Coursera launches Ollie, a short-form learning app with Duolingo-style features

Coursera launched Ollie, an app that breaks courses into 1-2 minute videos with streaks, badges, and a social media-style feed. Much of the code was written by Claude Code, and some lessons are entirely AI-generated.

Categorized in: AI News Education
Published on: Jun 08, 2026
Coursera launches Ollie, a short-form learning app with Duolingo-style features

Coursera launches Ollie, a bite-size learning app powered by AI

Coursera announced Wednesday a new app called Ollie that packages lessons into one- to two-minute videos designed for learning on the go. The app pulls material from Coursera's existing course library and adds game-like features-daily streaks, badges, and a reward system-to encourage regular use.

Users browse lessons through a social media-style feed, watch short vertical videos, and answer quick quizzes to check understanding. They can discuss material with Coursera's AI through voice or text. A cartoon mascot named Ollie guides the experience, similar to Duolingo's owl mascot.

How AI shaped the product

Coursera's CTO Mustafa Furniturewala said the company built Ollie as an "AI-native learning experience from the ground up." A small team at the company's Mountain View headquarters developed the app, with much of the code written by Claude Code under human engineer supervision.

AI tools identified and extracted lesson snippets from longer course materials. Some lessons are entirely AI-generated, particularly those covering current news topics. Furniturewala said human oversight and quality controls ensure the videos remain accurate and pedagogically sound.

Material from Duke University, Vanderbilt University, AWS, and Microsoft is already available through the app, which is included with Coursera Plus paid subscriptions.

Gamification drives engagement

The app uses collectible tokens called "beans" to reward lesson completion. Users can redeem beans for streak freezes and cosmetic changes to Ollie's appearance. Early data shows some users spend 30 minutes or more in single sessions, though that remains shorter than a traditional lecture.

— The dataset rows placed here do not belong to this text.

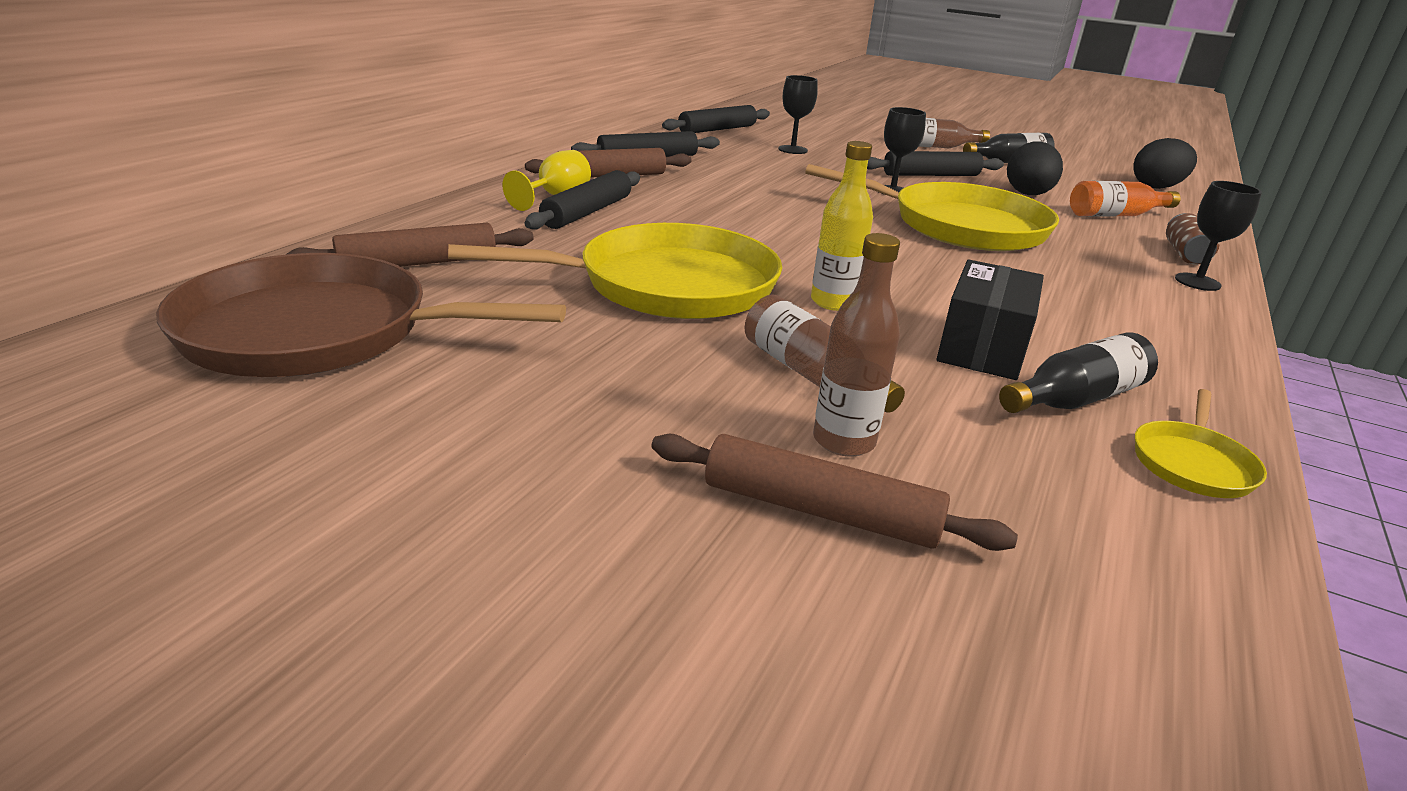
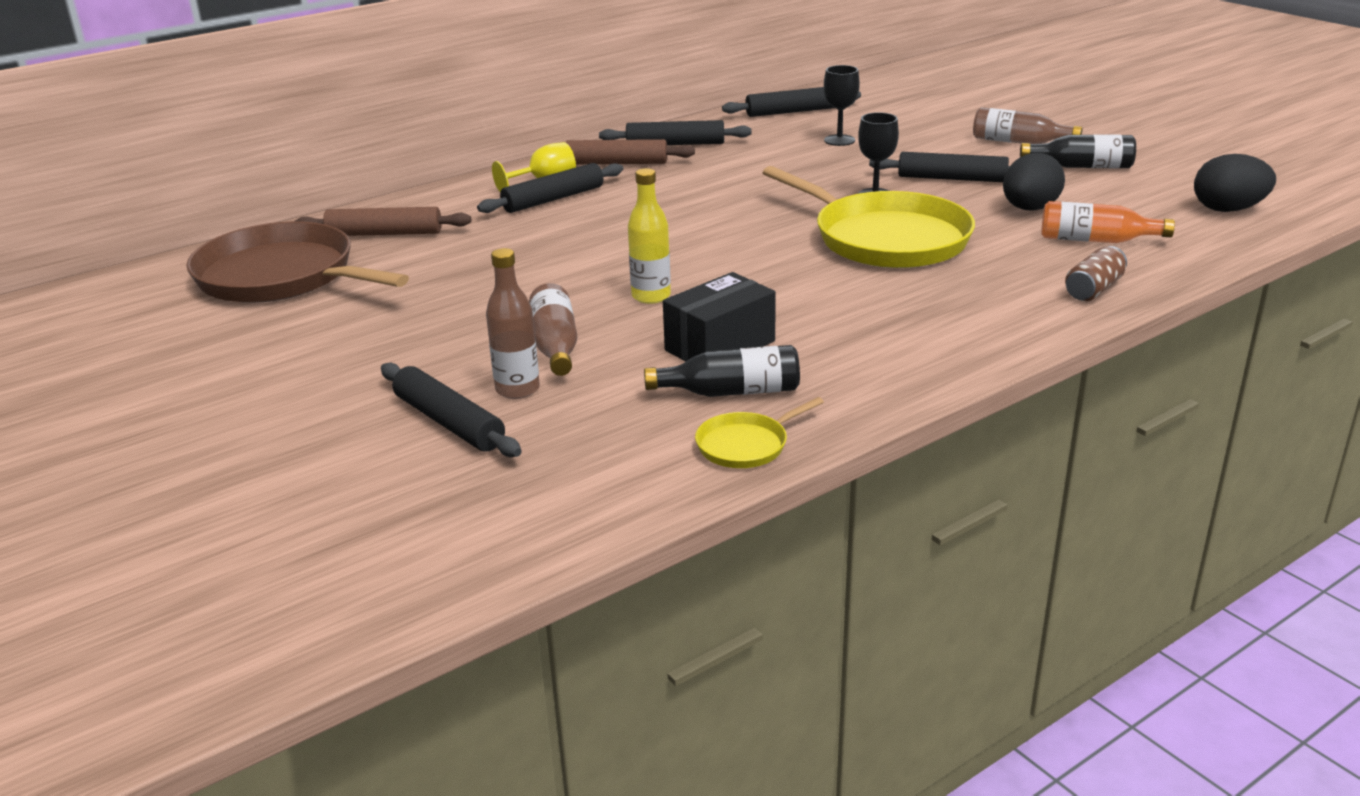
camera: 30 degrees right, 0 degrees up
(667, 285) = (539, 268): yellow pan -> none
(819, 511) = (448, 422): brown rolling pin -> black rolling pin
(1197, 282) = (1046, 318): black goblet -> none

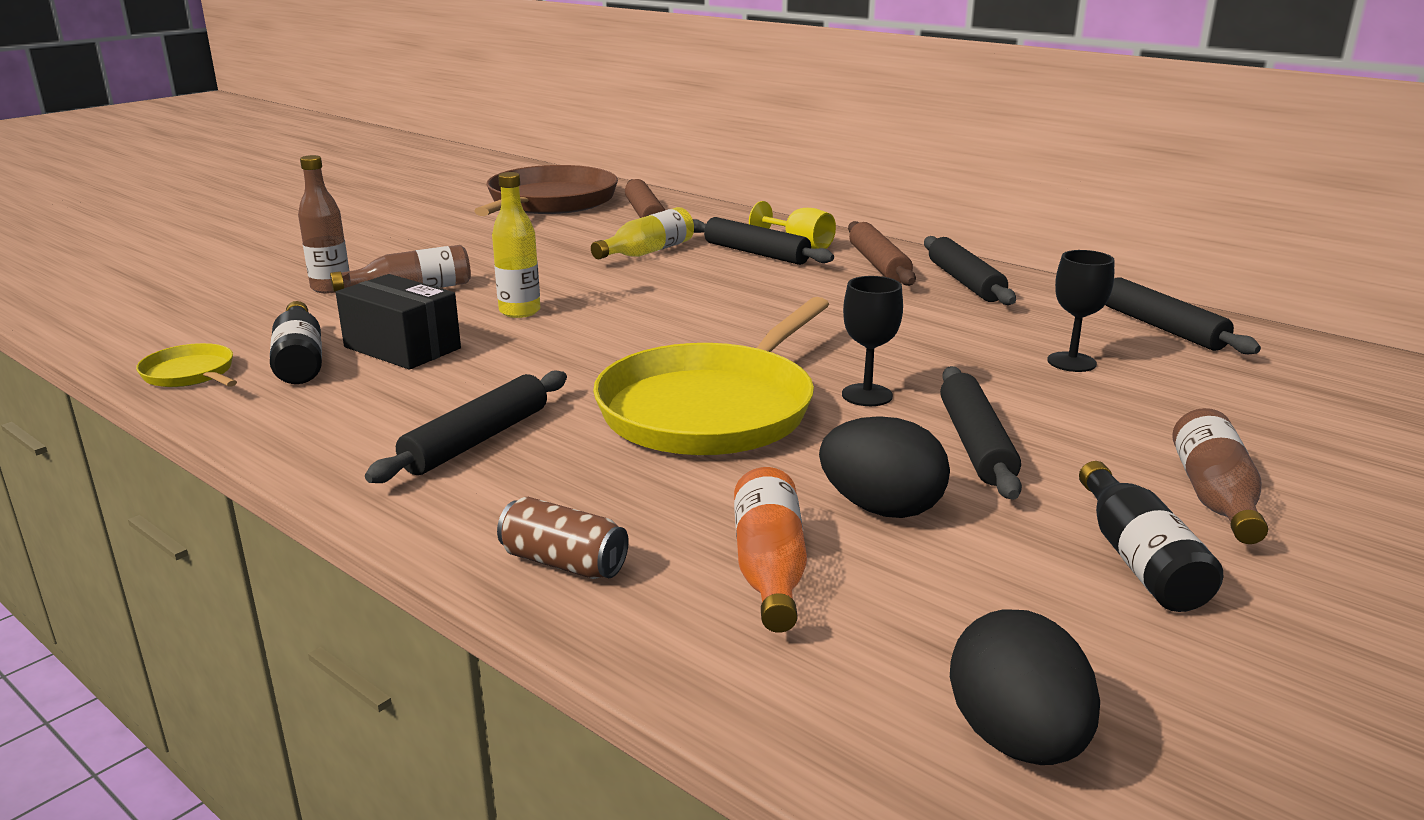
camera: 75 degrees right, 5 degrees down
(448, 422) = (281, 275): black rolling pin -> black rolling pin (476, 440)
(514, 239) = (647, 252): none -> yellow bottle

Popular topics include artificial intelligence and wine, with the latter performing better in the shorter format than it does in traditional Coursera courses.

A shift from Coursera's original model

Coursera launched in 2011 around university-level courses, including Andrew Ng's machine learning classes. The company has since expanded into shorter, more accessible formats while maintaining links to full courses for users who want deeper learning.

Furniturewala framed Ollie as an alternative to social media scrolling that builds learning habits. "Instead of doomscrolling through some other apps, if I get engaged with this, it's actually helping me learn a lot of different topics," he said.

Coursera completed a merger with rival platform Udemy in May. The company plans to track how Ollie affects subscriber retention rates.